The deal was arranged in March 2008 as the Fed sought to prevent a collapse of the investment bank from deepening the worst financial crisis since the Great Depression. Later in 2008, the Fed used vehicles called Maiden Lane II and Maiden Lane III as part of the U.S. rescue of AIG.
Dealers auctioned off slices of collateralized mortgage obligations held by Maiden Lane with a total notional size of about $400 million this week, according to three people familiar with the sale who declined to be identified because the transaction was private.
The second-best bids for the so-called inverse interest-only slices of CMOs backed by Fannie Mae securities sold April 27 ranged from about 9 cents per notional dollar to 21 cents, according to Empirasign Strategies LLC, a New York-based provider of data on securitization-market trading. Second-best, or cover, bids is information dealers typically provide to investors that don’t win auctions.

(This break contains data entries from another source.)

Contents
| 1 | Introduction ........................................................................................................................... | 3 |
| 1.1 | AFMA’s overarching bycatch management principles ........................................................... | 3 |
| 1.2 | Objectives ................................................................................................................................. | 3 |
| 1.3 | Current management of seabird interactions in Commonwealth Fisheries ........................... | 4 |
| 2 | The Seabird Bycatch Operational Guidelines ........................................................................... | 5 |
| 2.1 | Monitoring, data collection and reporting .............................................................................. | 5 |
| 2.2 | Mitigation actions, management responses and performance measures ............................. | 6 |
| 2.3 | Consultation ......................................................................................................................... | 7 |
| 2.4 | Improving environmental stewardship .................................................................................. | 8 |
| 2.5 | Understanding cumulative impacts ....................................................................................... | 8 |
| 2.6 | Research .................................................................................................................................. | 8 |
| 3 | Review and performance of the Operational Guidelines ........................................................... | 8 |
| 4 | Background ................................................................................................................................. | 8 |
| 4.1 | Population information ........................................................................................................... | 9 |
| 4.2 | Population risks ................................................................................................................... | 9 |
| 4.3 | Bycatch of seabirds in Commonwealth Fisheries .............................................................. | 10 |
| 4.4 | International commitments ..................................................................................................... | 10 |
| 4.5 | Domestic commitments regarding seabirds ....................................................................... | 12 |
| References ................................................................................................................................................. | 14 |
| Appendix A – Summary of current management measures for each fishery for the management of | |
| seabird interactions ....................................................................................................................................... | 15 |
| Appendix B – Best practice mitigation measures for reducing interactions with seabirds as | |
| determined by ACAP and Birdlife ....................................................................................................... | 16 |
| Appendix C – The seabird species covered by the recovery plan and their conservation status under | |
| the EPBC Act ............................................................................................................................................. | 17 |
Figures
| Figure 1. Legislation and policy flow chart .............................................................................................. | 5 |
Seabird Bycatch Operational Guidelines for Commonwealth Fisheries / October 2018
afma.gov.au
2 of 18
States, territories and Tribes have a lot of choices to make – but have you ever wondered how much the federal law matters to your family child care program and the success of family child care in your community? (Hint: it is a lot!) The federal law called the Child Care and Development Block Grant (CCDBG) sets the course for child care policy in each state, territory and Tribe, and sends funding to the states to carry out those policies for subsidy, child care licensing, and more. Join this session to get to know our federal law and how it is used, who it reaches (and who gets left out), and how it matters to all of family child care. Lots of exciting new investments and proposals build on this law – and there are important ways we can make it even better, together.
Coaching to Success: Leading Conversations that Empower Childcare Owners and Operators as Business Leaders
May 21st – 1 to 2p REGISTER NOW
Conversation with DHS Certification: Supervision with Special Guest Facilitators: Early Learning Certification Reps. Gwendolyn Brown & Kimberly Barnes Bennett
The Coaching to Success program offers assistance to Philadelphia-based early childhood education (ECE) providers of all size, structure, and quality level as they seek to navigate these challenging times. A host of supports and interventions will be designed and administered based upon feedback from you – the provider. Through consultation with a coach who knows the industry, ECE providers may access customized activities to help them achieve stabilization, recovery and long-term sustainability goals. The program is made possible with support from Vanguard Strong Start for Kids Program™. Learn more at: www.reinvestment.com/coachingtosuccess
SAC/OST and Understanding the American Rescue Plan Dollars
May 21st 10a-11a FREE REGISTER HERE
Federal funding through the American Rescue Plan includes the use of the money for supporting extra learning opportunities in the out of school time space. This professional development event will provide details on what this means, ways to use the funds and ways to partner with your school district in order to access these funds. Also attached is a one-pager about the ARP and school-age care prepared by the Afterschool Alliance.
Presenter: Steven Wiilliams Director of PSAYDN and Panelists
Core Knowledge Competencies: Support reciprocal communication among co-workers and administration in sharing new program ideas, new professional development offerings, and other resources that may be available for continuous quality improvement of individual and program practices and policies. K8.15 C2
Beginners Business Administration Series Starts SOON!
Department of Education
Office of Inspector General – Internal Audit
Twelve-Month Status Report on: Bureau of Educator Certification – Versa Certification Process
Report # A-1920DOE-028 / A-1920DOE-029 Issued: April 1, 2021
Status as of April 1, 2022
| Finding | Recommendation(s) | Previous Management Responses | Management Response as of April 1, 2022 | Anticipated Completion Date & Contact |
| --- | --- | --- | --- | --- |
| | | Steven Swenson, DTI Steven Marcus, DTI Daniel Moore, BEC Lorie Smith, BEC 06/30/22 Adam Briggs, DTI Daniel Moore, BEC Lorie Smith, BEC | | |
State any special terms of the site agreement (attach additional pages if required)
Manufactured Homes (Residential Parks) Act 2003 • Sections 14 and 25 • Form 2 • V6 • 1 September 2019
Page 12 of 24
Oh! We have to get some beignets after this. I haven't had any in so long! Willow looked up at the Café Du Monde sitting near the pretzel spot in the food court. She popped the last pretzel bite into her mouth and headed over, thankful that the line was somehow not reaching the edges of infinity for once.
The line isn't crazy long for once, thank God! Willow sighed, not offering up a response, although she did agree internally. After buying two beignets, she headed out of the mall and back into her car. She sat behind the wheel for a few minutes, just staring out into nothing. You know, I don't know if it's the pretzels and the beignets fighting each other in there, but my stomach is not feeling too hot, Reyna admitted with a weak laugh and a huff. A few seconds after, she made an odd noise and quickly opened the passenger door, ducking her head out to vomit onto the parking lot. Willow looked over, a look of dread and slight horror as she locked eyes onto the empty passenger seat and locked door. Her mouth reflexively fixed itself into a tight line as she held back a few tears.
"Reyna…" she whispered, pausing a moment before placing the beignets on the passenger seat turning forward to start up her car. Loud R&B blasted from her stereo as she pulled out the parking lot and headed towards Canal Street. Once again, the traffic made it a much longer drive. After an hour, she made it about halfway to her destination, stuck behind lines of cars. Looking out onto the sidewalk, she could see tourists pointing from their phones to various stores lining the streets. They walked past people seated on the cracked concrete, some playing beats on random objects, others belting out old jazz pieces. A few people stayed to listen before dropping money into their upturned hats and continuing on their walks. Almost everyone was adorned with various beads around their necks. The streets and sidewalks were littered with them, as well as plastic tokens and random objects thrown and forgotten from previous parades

“This could be an acceleration of the ‘pre-hiking’ that the Fed started with its AIG sales,” Adam Murphy, Empirasign’s president, said, referring to actions by the central bank that represent a tightening of monetary policy before an increase in benchmark interest rates.
Some, or all, of a $1.3 billion reported drop in Maiden Lane’s assets in the week ended April 20 may have reflected a quarterly revaluation of holding prices, rather than sales, BNP’s Ajibol said in a telephone interview.
Prepayments, maturities and recoveries on defaulted debt can also shrink the portfolio’s reported size. Increases can indicate higher valuations, interest payments on assets being held before monthly payments to the Fed are due, or sales of holdings for more than the values at which they are marked.
The New York Fed has been using New York-based BlackRock Inc. to manage the Bear Stearns and AIG portfolios. Through last June, it directed the money manager to reinvest cash being generated by the holdings of Maiden Lane into Treasuries and agency securities, according to its website. Since then, it’s been unwinding Maiden Lane.
Agency mortgage securities carry guarantees from government-supported Fannie Mae and Freddie Mac or federal agency Ginnie Mae. Non-agency mortgage bonds lack that backing.
The New York Fed, in sales being announced on its website, this month has completed four auctions of non-agency securities once owned by New York-based AIG, in which it offered a total of $4.1 billion of bonds.
The AIG- and Bear Stearns-related holdings are separate from the $933 billion of agency mortgage securities owned directly by the Fed after it bought $1.25 trillion of the debt through March 2010 to bolster the economy.
The central bank has expanded its balance sheet to an unprecedented $2.7 trillion, in efforts to put money into the financial system. The Fed’s latest round of $600 billion of Treasury purchases will end in June, though it will continue reinvesting cash generated by current direct holdings, it said April 27.
The value of Maiden Lane’s holdings has shrunk from $29.4 billion last August. The Fed’s loan to the company has been paid down to about $23 billion, the weekly data show.
Agency mortgage debt at year-end accounted for $16.8 billion of Maiden Lane’s $27 billion of assets based on fair value estimates, according to the New York Fed’s latest detailed disclosures on its website. Commercial real estate loans represented the second-largest holdings, totaling $5.1 billion, followed by non-agency mortgage securities at $1.9 billion.